Putting a ‘Spotlight’ on how the church lost its way | Faith Matters

NEW JERSEY
NJ.com

By Rev. Alexander Santora/For the Jersey Journal
on November 17, 2015

It was a dreary, rainy, cold Tuesday evening last week when I trudged over to Union Square, Manhattan, to see, “Spotlight.” The film depicts The Boston Globe’s investigative unit uncovering the enormous sexual scandal in the Boston Archdiocese back in 2002.

Entering the theater just before endless trailers began, I was amazed to find not only a few seats left, but also that most of the audience was made up of young adults. The movie was only playing in one other uptown theater. After two hours and eight minutes, I was tempted to run up to the front of the theater and ask the people to stay seated so we could talk.

They could not leave the theater after the film ends with the publication of the front-page story on the Feast of Epiphany. The reporters from this unit come into work on that January Sunday, and the phones are ringing off the hook as perhaps scores of abuse victims are calling in their stories after reading the article. This Pulitzer Prize winning investigative unit of the newspaper, called Spotlight, uncovered not only that as many as 90 priests in the Boston area abused children and teens, but also that Cardinal Bernard Law, the Archbishop of Boston, knew for years about some of these priests and shuffled them from parish to parish where they abused again and again.

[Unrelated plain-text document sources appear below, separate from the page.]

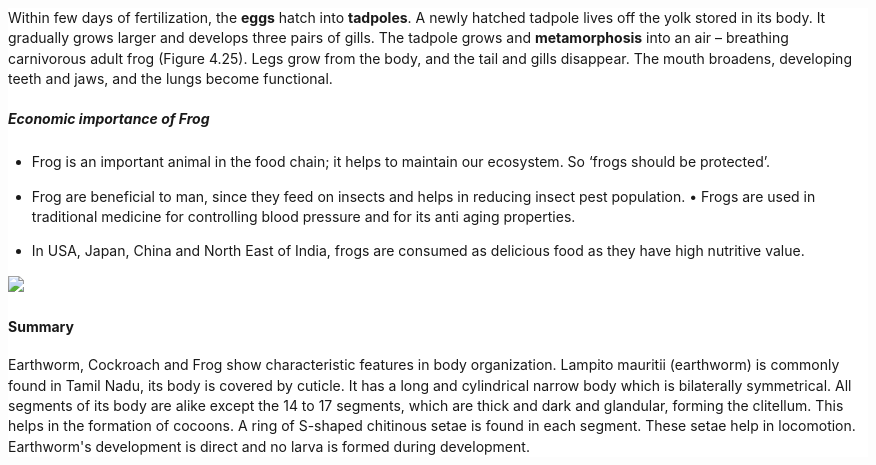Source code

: Within few days of fertilization, the **eggs**
hatch into **tadpoles**. A newly hatched
tadpole lives off the yolk stored in its body.
It gradually grows larger and develops
three pairs of gills. The tadpole grows and
**metamorphosis** into an air – breathing
carnivorous adult frog (Figure 4.25). Legs
grow from the body, and the tail and
gills disappear. The mouth broadens,
developing teeth and jaws, and the lungs
become functional.

##### Economic importance of Frog

* Frog is an important animal
in the food chain; it helps to
maintain our ecosystem. So
‘frogs should be protected’.

* Frog are beneficial to man,
since they feed on insects
and helps in reducing
insect pest population.
• Frogs are used in
traditional medicine
for controlling blood
pressure and for its anti
aging properties.

* In USA, Japan, China
and North East of India,
frogs are consumed as
delicious food as they
have high nutritive value.

![](/books/biology/unit-7/organ/pic26.png)

#### Summary
Earthworm, Cockroach and Frog show
characteristic features in body organization.
Lampito mauritii (earthworm) is commonly
found in Tamil Nadu, its body is covered by
cuticle. It has a long and cylindrical narrow
body which is bilaterally symmetrical. All
segments of its body are alike except the 14
to 17 segments, which are thick and dark
and glandular, forming the clitellum. This
helps in the formation of cocoons. A ring
of S-shaped chitinous setae is found in each
segment. These setae help in locomotion.
Earthworm's development is direct and no
larva is formed during development.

This audience, I thought, cannot leave thinking that this is the Catholic Church today. Or that nothing was ever done. Or that this was typical of every diocese, of all priests, and that Law was representative. But that was the power of this film. It wasn’t a propaganda film against the church. It touches on matters of celibacy and sealed settlements and clerical life, but it wasn’t taking a stand.